Supplied material =>
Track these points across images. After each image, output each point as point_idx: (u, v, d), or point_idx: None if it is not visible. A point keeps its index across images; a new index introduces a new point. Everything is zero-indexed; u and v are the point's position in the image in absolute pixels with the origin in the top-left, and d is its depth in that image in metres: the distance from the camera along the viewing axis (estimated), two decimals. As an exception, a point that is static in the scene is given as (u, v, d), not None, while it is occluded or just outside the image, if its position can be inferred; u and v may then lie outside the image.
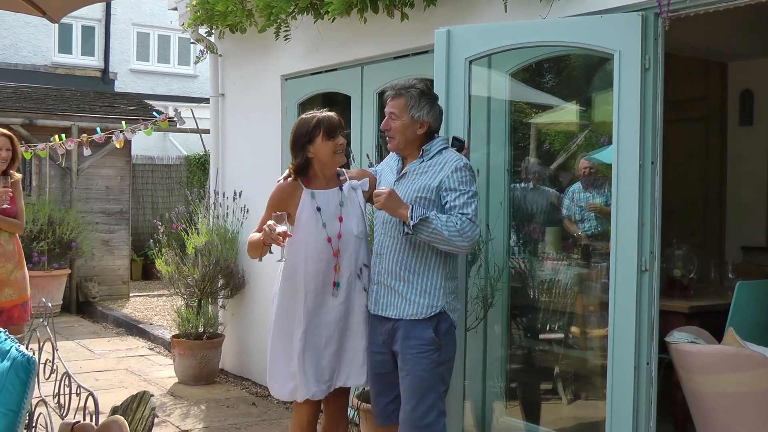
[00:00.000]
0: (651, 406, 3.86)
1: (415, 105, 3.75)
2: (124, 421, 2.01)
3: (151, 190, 14.52)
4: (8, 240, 5.61)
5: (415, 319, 3.68)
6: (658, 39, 3.82)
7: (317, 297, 3.81)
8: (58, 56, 17.86)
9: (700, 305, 4.88)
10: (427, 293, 3.69)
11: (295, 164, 3.85)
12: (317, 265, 3.79)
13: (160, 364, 7.70)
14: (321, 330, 3.81)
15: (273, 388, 3.98)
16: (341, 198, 3.86)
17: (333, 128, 3.80)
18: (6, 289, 5.51)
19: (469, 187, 3.66)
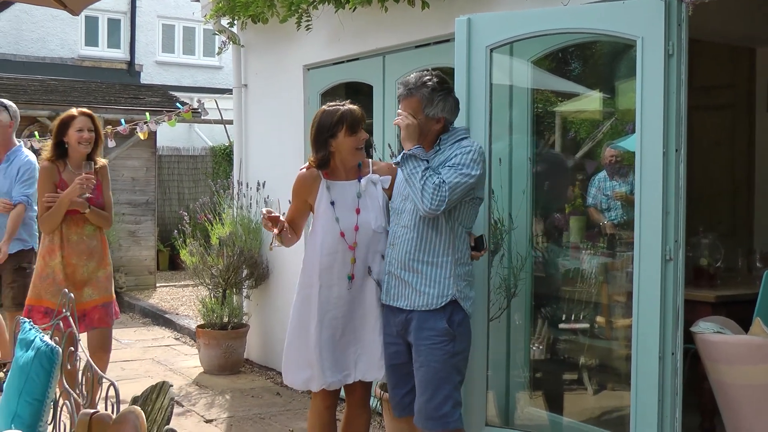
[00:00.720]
0: (676, 397, 3.81)
1: (429, 104, 3.69)
2: (141, 411, 2.02)
3: (177, 180, 14.60)
4: (92, 234, 5.04)
5: (427, 309, 3.66)
6: (681, 24, 3.75)
7: (331, 288, 3.81)
8: (84, 49, 17.99)
9: (727, 294, 4.81)
10: (437, 283, 3.66)
11: (316, 159, 3.84)
12: (330, 257, 3.79)
13: (186, 354, 7.74)
14: (337, 322, 3.82)
15: (286, 376, 4.00)
16: (359, 190, 3.85)
17: (356, 123, 3.79)
18: (86, 289, 4.98)
19: (469, 169, 3.57)
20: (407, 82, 3.75)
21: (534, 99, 4.94)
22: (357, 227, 3.80)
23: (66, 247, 4.93)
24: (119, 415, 2.12)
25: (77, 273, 4.95)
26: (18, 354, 3.37)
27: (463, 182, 3.54)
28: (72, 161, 4.97)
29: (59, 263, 4.90)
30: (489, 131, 4.19)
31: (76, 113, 4.97)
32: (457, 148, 3.67)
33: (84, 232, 4.98)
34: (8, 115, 5.88)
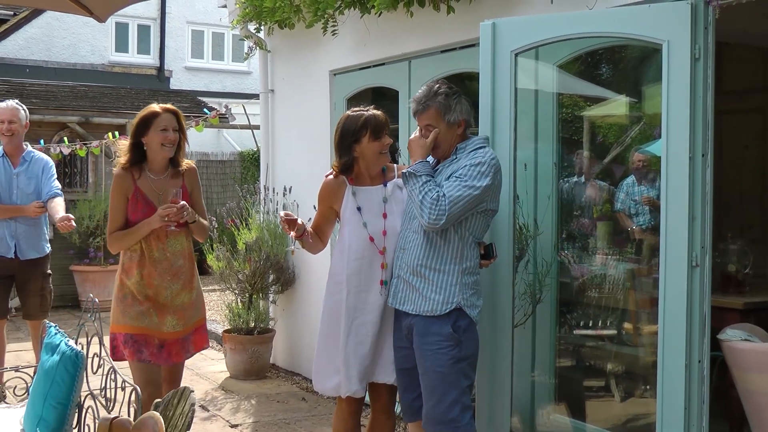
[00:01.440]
0: (703, 405, 3.76)
1: (447, 110, 3.71)
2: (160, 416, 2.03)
3: (205, 185, 14.64)
4: (179, 252, 4.21)
5: (430, 315, 3.65)
6: (708, 28, 3.71)
7: (360, 294, 3.81)
8: (114, 55, 18.15)
9: (756, 301, 4.75)
10: (442, 290, 3.65)
11: (339, 164, 3.86)
12: (358, 263, 3.79)
13: (213, 359, 7.77)
14: (366, 329, 3.81)
15: (316, 384, 4.01)
16: (385, 195, 3.86)
17: (380, 128, 3.80)
18: (169, 318, 4.19)
19: (474, 181, 3.56)
20: (418, 98, 3.76)
21: (560, 103, 4.91)
22: (385, 232, 3.80)
23: (147, 265, 4.15)
24: (138, 420, 2.13)
25: (159, 296, 4.18)
26: (44, 358, 3.41)
27: (465, 195, 3.53)
28: (152, 166, 4.24)
29: (137, 282, 4.15)
30: (514, 136, 4.17)
31: (159, 110, 4.23)
32: (470, 158, 3.66)
33: (167, 248, 4.18)
34: (24, 115, 6.02)
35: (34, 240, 6.00)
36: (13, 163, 5.95)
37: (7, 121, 5.92)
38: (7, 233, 5.86)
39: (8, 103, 6.04)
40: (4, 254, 5.87)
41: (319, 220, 4.03)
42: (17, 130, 5.96)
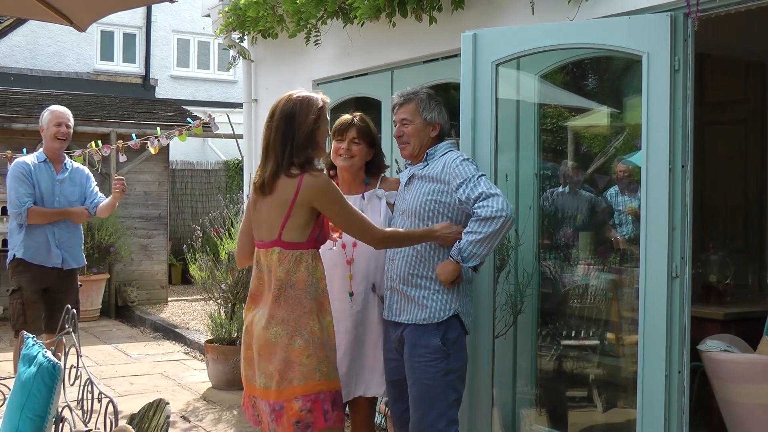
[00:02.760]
0: (683, 415, 3.76)
1: (426, 107, 3.77)
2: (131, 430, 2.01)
3: (190, 195, 14.64)
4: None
5: (425, 324, 3.62)
6: (688, 40, 3.73)
7: (333, 302, 3.78)
8: (100, 63, 18.10)
9: (736, 312, 4.76)
10: (440, 297, 3.64)
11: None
12: (331, 271, 3.77)
13: (195, 369, 7.73)
14: (340, 337, 3.79)
15: None
16: (361, 206, 3.84)
17: (338, 129, 3.88)
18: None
19: (473, 173, 3.60)
20: (402, 92, 3.85)
21: (541, 113, 4.92)
22: (355, 243, 3.78)
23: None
24: (110, 433, 2.11)
25: None
26: (21, 369, 3.37)
27: (483, 179, 3.58)
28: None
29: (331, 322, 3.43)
30: (495, 146, 4.17)
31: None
32: (445, 162, 3.68)
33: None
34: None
35: (76, 249, 5.85)
36: (55, 169, 5.79)
37: (64, 124, 5.77)
38: (52, 242, 5.67)
39: (61, 107, 5.91)
40: (47, 263, 5.65)
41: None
42: (71, 135, 5.88)
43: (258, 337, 3.27)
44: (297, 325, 3.22)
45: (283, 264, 3.25)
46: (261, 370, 3.25)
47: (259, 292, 3.38)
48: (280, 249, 3.27)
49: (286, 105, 3.39)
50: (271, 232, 3.30)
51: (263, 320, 3.26)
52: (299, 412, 3.18)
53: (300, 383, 3.19)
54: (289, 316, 3.22)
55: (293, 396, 3.18)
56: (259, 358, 3.26)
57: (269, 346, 3.22)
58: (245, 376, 3.40)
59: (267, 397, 3.24)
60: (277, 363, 3.20)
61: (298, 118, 3.34)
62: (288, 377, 3.19)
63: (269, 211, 3.31)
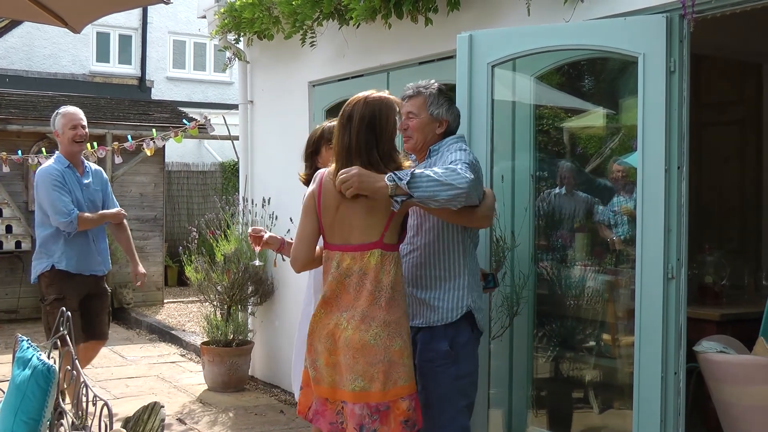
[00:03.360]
0: (679, 417, 3.76)
1: (434, 102, 3.65)
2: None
3: (186, 196, 14.63)
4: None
5: (434, 326, 3.52)
6: (683, 41, 3.73)
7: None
8: (96, 65, 18.09)
9: (732, 313, 4.76)
10: (451, 296, 3.52)
11: (305, 175, 3.91)
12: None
13: (191, 371, 7.72)
14: None
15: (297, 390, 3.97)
16: None
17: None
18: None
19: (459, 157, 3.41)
20: (413, 85, 3.73)
21: (537, 115, 4.92)
22: None
23: None
24: (105, 437, 2.09)
25: None
26: (15, 372, 3.36)
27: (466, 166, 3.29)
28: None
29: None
30: (491, 147, 4.17)
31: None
32: (444, 154, 3.58)
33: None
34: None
35: (106, 253, 5.79)
36: (79, 173, 5.60)
37: (80, 125, 5.58)
38: (94, 249, 5.59)
39: (73, 108, 5.71)
40: (85, 271, 5.56)
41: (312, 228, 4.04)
42: (87, 135, 5.70)
43: (350, 340, 3.23)
44: (398, 326, 3.25)
45: (385, 266, 3.26)
46: (356, 374, 3.22)
47: (336, 296, 3.33)
48: (382, 251, 3.26)
49: (365, 108, 3.35)
50: (368, 235, 3.27)
51: (354, 322, 3.24)
52: (407, 411, 3.22)
53: (405, 383, 3.23)
54: (390, 318, 3.24)
55: (399, 396, 3.22)
56: (353, 361, 3.22)
57: (367, 348, 3.21)
58: (330, 382, 3.33)
59: (367, 399, 3.22)
60: (379, 364, 3.20)
61: (380, 122, 3.31)
62: (393, 378, 3.21)
63: (362, 214, 3.27)
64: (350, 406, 3.23)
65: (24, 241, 10.42)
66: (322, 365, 3.33)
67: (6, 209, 10.36)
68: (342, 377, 3.26)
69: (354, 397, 3.22)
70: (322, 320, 3.34)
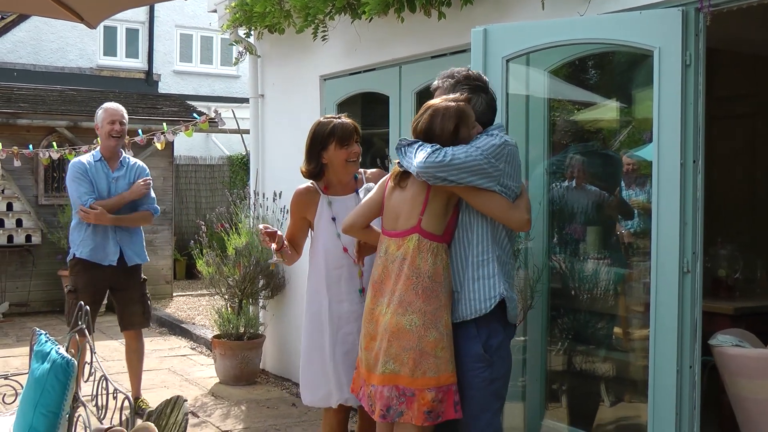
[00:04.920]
0: (694, 410, 3.77)
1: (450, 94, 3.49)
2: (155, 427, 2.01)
3: (194, 190, 14.66)
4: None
5: (469, 319, 3.37)
6: (699, 35, 3.72)
7: (341, 304, 3.81)
8: (103, 59, 18.11)
9: (746, 306, 4.76)
10: (481, 284, 3.36)
11: (307, 169, 3.87)
12: (337, 272, 3.79)
13: (202, 364, 7.75)
14: (352, 337, 3.79)
15: (305, 396, 3.98)
16: (357, 201, 3.84)
17: (347, 136, 3.81)
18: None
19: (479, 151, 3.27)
20: (440, 74, 3.65)
21: (551, 108, 4.92)
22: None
23: None
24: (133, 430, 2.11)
25: None
26: (34, 366, 3.39)
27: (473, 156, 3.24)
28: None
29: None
30: (505, 142, 4.16)
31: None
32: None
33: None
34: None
35: (138, 246, 5.93)
36: (110, 167, 5.85)
37: (118, 121, 5.86)
38: (112, 240, 5.75)
39: (115, 104, 6.00)
40: (104, 261, 5.74)
41: (293, 230, 4.02)
42: (125, 132, 5.94)
43: (388, 324, 3.29)
44: (434, 317, 3.26)
45: (422, 253, 3.28)
46: (389, 356, 3.27)
47: (381, 280, 3.40)
48: (419, 237, 3.30)
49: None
50: (409, 221, 3.34)
51: (393, 306, 3.29)
52: (431, 402, 3.23)
53: (434, 375, 3.23)
54: (427, 307, 3.26)
55: (426, 386, 3.23)
56: (388, 344, 3.27)
57: (402, 332, 3.25)
58: (366, 365, 3.41)
59: (395, 381, 3.26)
60: (411, 351, 3.24)
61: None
62: (422, 368, 3.23)
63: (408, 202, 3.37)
64: (379, 388, 3.28)
65: (34, 234, 10.46)
66: (362, 348, 3.43)
67: (16, 203, 10.39)
68: (377, 362, 3.31)
69: (383, 379, 3.27)
70: (369, 304, 3.43)
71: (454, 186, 3.25)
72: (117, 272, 5.79)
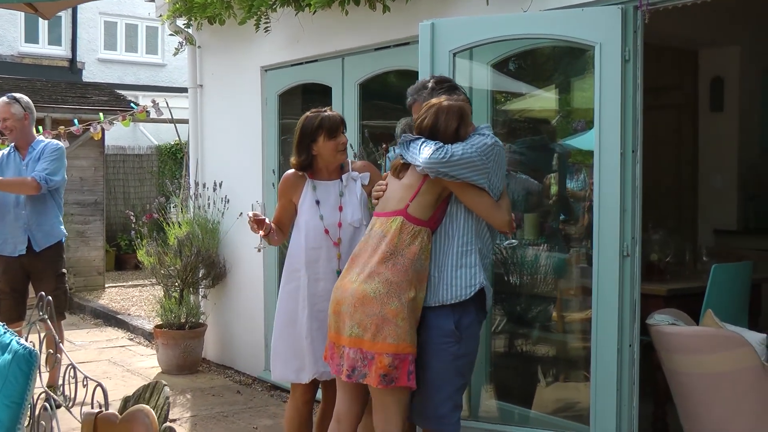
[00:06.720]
0: (634, 386, 4.00)
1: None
2: (150, 409, 2.09)
3: (122, 180, 14.47)
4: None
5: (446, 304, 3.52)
6: (637, 31, 3.94)
7: (318, 282, 3.96)
8: (24, 46, 17.68)
9: (678, 288, 5.03)
10: (464, 272, 3.53)
11: (298, 161, 4.01)
12: (315, 252, 3.95)
13: (142, 355, 7.73)
14: (324, 314, 3.92)
15: (275, 371, 4.11)
16: (341, 188, 4.04)
17: (334, 128, 3.98)
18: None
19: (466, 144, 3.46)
20: (411, 90, 3.83)
21: (494, 101, 5.08)
22: (340, 223, 3.97)
23: None
24: (127, 413, 2.18)
25: None
26: (-8, 357, 3.39)
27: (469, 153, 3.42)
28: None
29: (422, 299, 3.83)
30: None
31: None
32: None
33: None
34: (21, 107, 5.85)
35: (48, 225, 5.86)
36: (21, 155, 5.85)
37: (1, 119, 5.81)
38: (19, 229, 5.74)
39: (1, 99, 5.88)
40: (12, 253, 5.75)
41: (280, 213, 4.16)
42: (14, 126, 5.82)
43: (355, 291, 3.49)
44: (398, 288, 3.44)
45: (403, 235, 3.48)
46: (355, 321, 3.47)
47: (358, 254, 3.61)
48: (404, 220, 3.51)
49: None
50: (397, 205, 3.55)
51: (363, 276, 3.49)
52: (387, 367, 3.40)
53: (393, 341, 3.40)
54: (393, 278, 3.45)
55: (385, 351, 3.40)
56: (353, 309, 3.47)
57: (367, 299, 3.45)
58: (335, 328, 3.59)
59: (359, 345, 3.46)
60: (373, 317, 3.43)
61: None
62: (383, 333, 3.41)
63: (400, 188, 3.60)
64: (347, 350, 3.50)
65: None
66: (330, 313, 3.62)
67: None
68: (343, 325, 3.52)
69: (350, 342, 3.48)
70: (343, 274, 3.64)
71: (451, 181, 3.45)
72: (30, 259, 5.82)
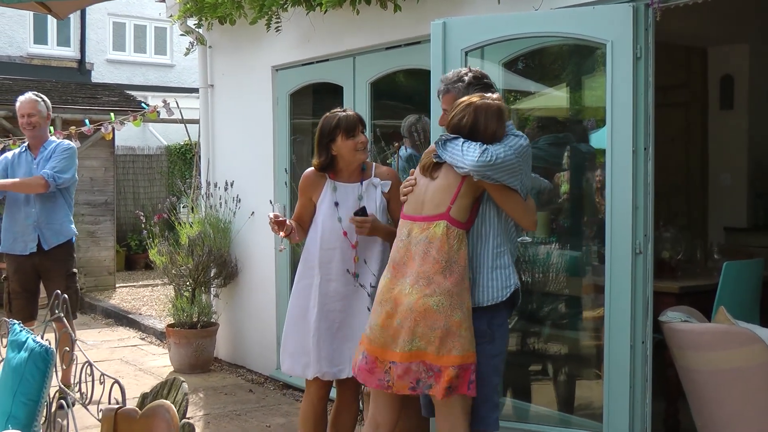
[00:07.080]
0: (646, 383, 4.01)
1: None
2: (171, 405, 2.11)
3: (132, 180, 14.52)
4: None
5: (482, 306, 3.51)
6: (648, 29, 3.95)
7: (330, 282, 3.98)
8: (33, 47, 17.73)
9: (690, 285, 5.03)
10: (499, 273, 3.52)
11: (319, 162, 4.03)
12: (330, 253, 3.97)
13: (154, 354, 7.77)
14: (335, 315, 3.97)
15: (284, 363, 4.16)
16: (360, 192, 4.06)
17: (352, 127, 3.99)
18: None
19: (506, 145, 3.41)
20: (445, 78, 3.74)
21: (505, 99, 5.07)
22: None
23: None
24: (147, 409, 2.21)
25: None
26: (10, 355, 3.42)
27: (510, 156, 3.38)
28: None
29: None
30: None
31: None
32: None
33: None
34: (45, 106, 5.91)
35: (58, 224, 5.87)
36: (34, 155, 5.89)
37: (26, 114, 5.83)
38: (29, 227, 5.77)
39: (27, 95, 5.93)
40: (23, 252, 5.80)
41: (300, 210, 4.19)
42: (38, 123, 5.86)
43: (413, 304, 3.40)
44: (459, 298, 3.40)
45: (450, 239, 3.42)
46: (415, 335, 3.38)
47: (403, 262, 3.51)
48: (447, 224, 3.43)
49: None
50: (436, 208, 3.47)
51: (419, 288, 3.41)
52: (453, 379, 3.36)
53: (459, 353, 3.36)
54: (453, 289, 3.39)
55: (451, 364, 3.35)
56: (413, 323, 3.38)
57: (429, 312, 3.37)
58: (381, 342, 3.47)
59: (422, 358, 3.38)
60: (437, 330, 3.36)
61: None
62: (447, 346, 3.36)
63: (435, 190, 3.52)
64: (400, 366, 3.40)
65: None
66: (377, 326, 3.49)
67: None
68: (396, 340, 3.42)
69: (408, 356, 3.39)
70: (388, 284, 3.53)
71: (491, 183, 3.39)
72: (41, 259, 5.85)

Exercise =>
Only the lines from the one with "19: (466, 144, 3.46)" through the last line of the listing belong in your answer; copy them exactly and skip the pictures.

Your solution =>
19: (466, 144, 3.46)
20: (411, 90, 3.83)
21: (494, 101, 5.08)
22: (340, 223, 3.97)
23: None
24: (127, 413, 2.18)
25: None
26: (-8, 357, 3.39)
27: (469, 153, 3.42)
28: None
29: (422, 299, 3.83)
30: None
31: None
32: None
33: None
34: (21, 107, 5.85)
35: (48, 225, 5.86)
36: (21, 155, 5.85)
37: (1, 119, 5.81)
38: (19, 229, 5.74)
39: (1, 99, 5.88)
40: (12, 253, 5.75)
41: (280, 213, 4.16)
42: (14, 126, 5.82)
43: (355, 291, 3.49)
44: (398, 288, 3.44)
45: (403, 235, 3.48)
46: (355, 321, 3.47)
47: (358, 254, 3.61)
48: (404, 220, 3.51)
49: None
50: (397, 205, 3.55)
51: (363, 276, 3.49)
52: (387, 367, 3.40)
53: (393, 341, 3.40)
54: (393, 278, 3.45)
55: (385, 351, 3.40)
56: (353, 309, 3.47)
57: (367, 299, 3.45)
58: (335, 328, 3.59)
59: (359, 345, 3.46)
60: (373, 317, 3.43)
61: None
62: (383, 333, 3.41)
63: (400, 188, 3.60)
64: (347, 350, 3.50)
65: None
66: (330, 313, 3.62)
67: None
68: (343, 325, 3.52)
69: (350, 342, 3.48)
70: (343, 274, 3.64)
71: (451, 181, 3.45)
72: (30, 259, 5.82)
[00:07.080]
0: (646, 383, 4.01)
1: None
2: (171, 405, 2.11)
3: (132, 180, 14.52)
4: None
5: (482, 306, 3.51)
6: (648, 29, 3.95)
7: (330, 282, 3.98)
8: (33, 47, 17.73)
9: (690, 285, 5.03)
10: (499, 273, 3.52)
11: (319, 162, 4.03)
12: (330, 253, 3.97)
13: (154, 354, 7.77)
14: (335, 315, 3.97)
15: (284, 363, 4.16)
16: (360, 192, 4.06)
17: (352, 127, 3.99)
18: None
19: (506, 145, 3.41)
20: (445, 78, 3.74)
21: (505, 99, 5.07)
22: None
23: None
24: (147, 409, 2.21)
25: None
26: (10, 355, 3.42)
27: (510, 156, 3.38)
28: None
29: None
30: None
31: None
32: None
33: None
34: (45, 106, 5.91)
35: (58, 224, 5.87)
36: (34, 155, 5.89)
37: (26, 114, 5.83)
38: (29, 227, 5.77)
39: (27, 95, 5.93)
40: (23, 252, 5.80)
41: (300, 210, 4.19)
42: (38, 123, 5.86)
43: (413, 304, 3.40)
44: (459, 298, 3.40)
45: (450, 239, 3.42)
46: (415, 335, 3.38)
47: (403, 262, 3.51)
48: (447, 224, 3.43)
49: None
50: (436, 208, 3.47)
51: (419, 288, 3.41)
52: (453, 379, 3.36)
53: (459, 353, 3.36)
54: (453, 289, 3.39)
55: (451, 364, 3.35)
56: (413, 323, 3.38)
57: (429, 312, 3.37)
58: (381, 342, 3.47)
59: (422, 358, 3.38)
60: (437, 330, 3.36)
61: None
62: (447, 346, 3.36)
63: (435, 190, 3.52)
64: (400, 366, 3.40)
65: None
66: (377, 326, 3.49)
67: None
68: (396, 340, 3.42)
69: (408, 356, 3.39)
70: (388, 284, 3.53)
71: (491, 183, 3.39)
72: (41, 259, 5.85)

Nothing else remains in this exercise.